There's undoubtly a lot going on here, but let's take a look at the most important parts. The manual for top are quite dense, so I'll cover the most commonly used sections. The very first line covers the uptime (22 minutes), how many users are on the system, and the load averages. Loads in Unix systems are given as three numbers: the load in the past one minute, five minutes, and fifteen minutes. The number ranges from 0 to over 1, but the interpretation depends on how many cores your processor has, and what's holding up processes. When we run bioinformatics programs, we can hit different bottlenecks: memory running out requiring we use swap space, reading large files from a slow disk, waiting for BLAST results to be recieved over the network from another machine, or actually processing done in the CPU. In cases where we have many processes all trying to use our CPU, we will see the load average rise. Processes will have to wait for their turn to use our CPUs, and this can lead to slow behavior. This is why if we have a single processor machine, we don't want to use GNU Parallel or xargs in parallel: it would create two processes that would have to weight on each other to share the only CPU.

On a two core system, a load average of 2 means that both CPU cores are constantly working over a given time period (in the load average case, one, five, or fifteen minutes). A load average over 2 means that now processes are having wait for each other. Under 2 means that our CPU has periods where it's not doing processing. Load averages are a very important statistic to look at when running large bioinformatics jobs because they could give you a hint if you're doing too much at once, and maxing out your CPU (load average above the number of cores you have), or if processes have been running for a while and load average is low, this could indicate something else (disk, memory, or network) is a the bottleneck.

+-------+

→ Things to do
1: Answer these questions about the passage on top and load averages, marking each answer with its letter.
(a) Which three time periods do Unix load averages cover?
(b) What uptime does the first line of top show?
(c) On a two-core system, what does a load average over 2 mean?
2: Summarize the passage on top and load averages in two sentences.
3: Write the next paragraph of the passage on top and load averages.

→ Supplied material
+-------+

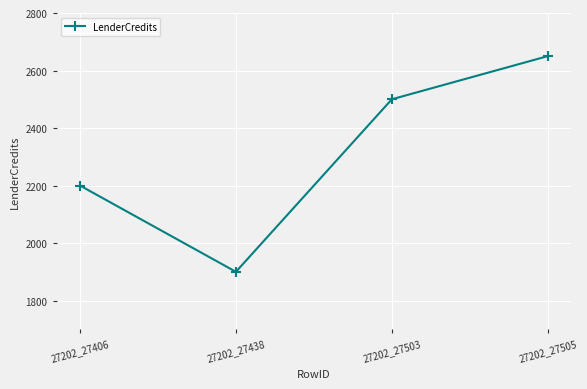

What value does the data have at 27202_27438?

1900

+-------+

→ Response list
1:
(a) The past one minute, five minutes, and fifteen minutes.
(b) 22 minutes.
(c) Processes are having to wait for each other.

2: The first line of top shows uptime, the number of users, and load averages over the past one, five, and fifteen minutes, which rise when many processes compete for the CPU and must wait their turn. On a two-core system a load of 2 means both cores are fully busy, so a load above the core count suggests too much is running at once, while a low load during long-running jobs can point to disk, memory, or network as the bottleneck.

3:
The next line breaks gives you the number of processes broken down by state (running, sleeping, etc), which we saw in ps aux's output per process. The third line is another important one: it specifies what the CPU spent its time on since the last update of top. In our example, we see it spent 70.9% of it's time in "us", 2% of it's time in "sy", and 27.1% of its time in "wa". There are many options that we don't need to go into too much detail about (see the manual if you are curious), but it's worth know that Unix systems divide up userland ("us") and system ("sy"), and most of our data crunching bioinformatics work will tax our userland resources. More importantly, Linux top gives "wa", which is the percent of time the CPU is waiting on other stuff, and a consistenly high percent "wa" is a good warning sign something other than CPU is the bottleneck.

The next too lines cover memory and swap space usage. This machine has physically more than 594 megabytes of memory, but this is the amount accessible to the operating system. The amount of free memory can be an indicator as to whether we're running out of memory and our machine is about to hit the much slower swap space.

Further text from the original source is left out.